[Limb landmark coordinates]
-=-=-=-=-
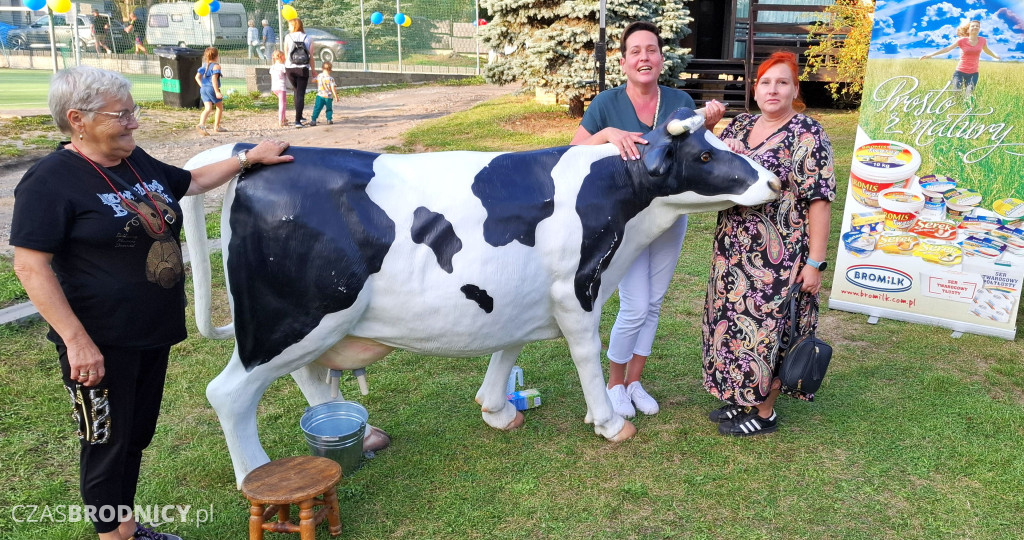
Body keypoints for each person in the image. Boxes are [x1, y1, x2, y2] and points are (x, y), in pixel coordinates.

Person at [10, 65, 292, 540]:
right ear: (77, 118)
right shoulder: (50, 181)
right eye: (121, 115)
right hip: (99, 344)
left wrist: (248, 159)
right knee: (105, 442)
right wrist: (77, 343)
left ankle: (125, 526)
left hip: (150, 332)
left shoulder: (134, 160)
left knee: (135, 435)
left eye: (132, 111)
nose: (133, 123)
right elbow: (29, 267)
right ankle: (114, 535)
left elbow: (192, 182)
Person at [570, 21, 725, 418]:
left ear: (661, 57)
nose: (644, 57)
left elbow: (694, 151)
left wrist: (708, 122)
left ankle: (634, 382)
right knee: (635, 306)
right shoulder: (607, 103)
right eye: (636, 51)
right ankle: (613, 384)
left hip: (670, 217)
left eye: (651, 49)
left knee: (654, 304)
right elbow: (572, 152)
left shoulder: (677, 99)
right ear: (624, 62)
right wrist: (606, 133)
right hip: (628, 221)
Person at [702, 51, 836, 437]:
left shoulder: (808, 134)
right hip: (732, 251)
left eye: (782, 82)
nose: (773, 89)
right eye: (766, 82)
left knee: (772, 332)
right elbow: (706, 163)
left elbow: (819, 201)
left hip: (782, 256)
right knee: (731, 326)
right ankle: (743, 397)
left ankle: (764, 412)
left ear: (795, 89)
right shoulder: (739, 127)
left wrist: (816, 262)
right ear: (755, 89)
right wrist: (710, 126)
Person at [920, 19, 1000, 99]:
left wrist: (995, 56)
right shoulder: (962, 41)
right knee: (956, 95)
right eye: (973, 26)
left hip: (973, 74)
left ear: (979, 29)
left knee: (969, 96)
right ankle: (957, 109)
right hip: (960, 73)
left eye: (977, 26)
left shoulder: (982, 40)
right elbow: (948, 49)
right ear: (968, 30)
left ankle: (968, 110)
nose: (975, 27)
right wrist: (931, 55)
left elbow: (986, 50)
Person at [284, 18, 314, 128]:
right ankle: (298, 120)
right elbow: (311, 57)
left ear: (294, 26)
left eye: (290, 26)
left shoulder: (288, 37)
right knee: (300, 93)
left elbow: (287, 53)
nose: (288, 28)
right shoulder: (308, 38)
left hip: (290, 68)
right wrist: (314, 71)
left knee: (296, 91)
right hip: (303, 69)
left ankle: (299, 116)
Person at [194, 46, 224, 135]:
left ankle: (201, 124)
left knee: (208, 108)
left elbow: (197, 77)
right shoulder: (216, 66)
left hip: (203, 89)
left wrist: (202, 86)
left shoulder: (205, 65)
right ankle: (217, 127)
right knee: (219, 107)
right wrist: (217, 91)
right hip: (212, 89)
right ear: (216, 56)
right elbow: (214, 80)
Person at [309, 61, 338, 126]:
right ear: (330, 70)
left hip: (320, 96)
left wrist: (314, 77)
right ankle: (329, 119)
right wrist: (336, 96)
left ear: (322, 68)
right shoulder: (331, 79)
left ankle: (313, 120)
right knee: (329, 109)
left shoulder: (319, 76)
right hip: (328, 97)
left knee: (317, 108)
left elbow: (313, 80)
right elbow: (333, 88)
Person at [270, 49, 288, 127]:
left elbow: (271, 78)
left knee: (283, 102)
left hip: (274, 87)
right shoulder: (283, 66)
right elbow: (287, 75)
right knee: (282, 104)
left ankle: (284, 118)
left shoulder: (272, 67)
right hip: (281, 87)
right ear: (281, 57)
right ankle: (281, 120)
-=-=-=-=-
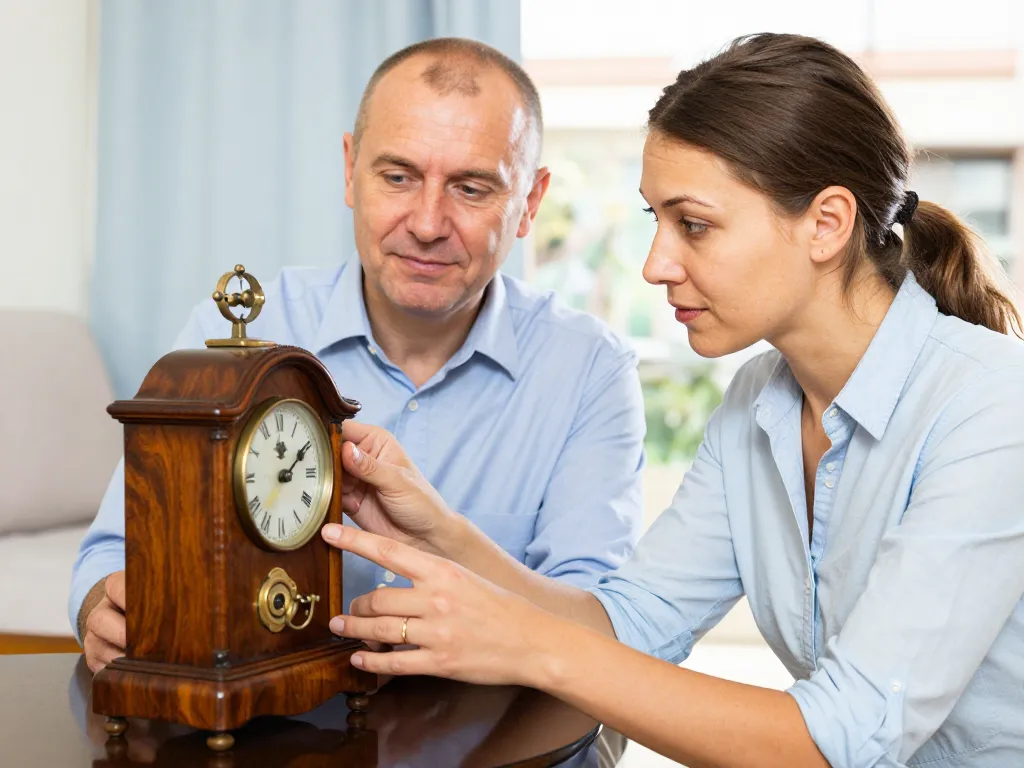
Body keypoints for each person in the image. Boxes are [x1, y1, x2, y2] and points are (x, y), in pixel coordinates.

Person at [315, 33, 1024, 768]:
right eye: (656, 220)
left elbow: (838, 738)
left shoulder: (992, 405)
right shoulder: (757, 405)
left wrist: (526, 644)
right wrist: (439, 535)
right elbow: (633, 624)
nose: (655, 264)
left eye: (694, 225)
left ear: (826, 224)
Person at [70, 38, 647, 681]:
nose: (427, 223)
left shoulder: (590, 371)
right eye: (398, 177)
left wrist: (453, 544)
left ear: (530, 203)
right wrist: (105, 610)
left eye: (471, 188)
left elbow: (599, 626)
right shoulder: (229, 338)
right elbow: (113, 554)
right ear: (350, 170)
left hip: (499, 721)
-=-=-=-=-
**What to produce:** Reprint exactly the lines above that start at the one with "nose: (288, 28)" and end at the one with "right ankle: (281, 120)", keeping both and adding none.

**Answer to this task:**
nose: (288, 28)
right shoulder: (308, 38)
left hip: (290, 68)
right wrist: (314, 71)
left knee: (296, 91)
right hip: (303, 69)
left ankle: (299, 116)
Person at [194, 46, 224, 135]:
left ankle: (201, 124)
left knee: (208, 108)
left elbow: (197, 77)
right shoulder: (216, 66)
left hip: (203, 89)
left wrist: (202, 86)
left shoulder: (205, 65)
right ankle: (217, 127)
right knee: (219, 107)
right wrist: (217, 91)
right hip: (212, 89)
right ear: (216, 56)
right elbow: (214, 80)
Person at [309, 61, 338, 126]:
right ear: (330, 70)
left hip: (320, 96)
left wrist: (314, 77)
right ankle: (329, 119)
right wrist: (336, 96)
left ear: (322, 68)
right shoulder: (331, 79)
left ankle: (313, 120)
right knee: (329, 109)
left shoulder: (319, 76)
right hip: (328, 97)
left knee: (317, 108)
left elbow: (313, 80)
right elbow: (333, 88)
Person at [270, 49, 288, 127]:
left elbow: (271, 78)
left knee: (283, 102)
left hip: (274, 87)
right shoulder: (283, 66)
right elbow: (287, 75)
right knee: (282, 104)
left ankle: (284, 118)
left shoulder: (272, 67)
right hip: (281, 87)
right ear: (281, 57)
right ankle: (281, 120)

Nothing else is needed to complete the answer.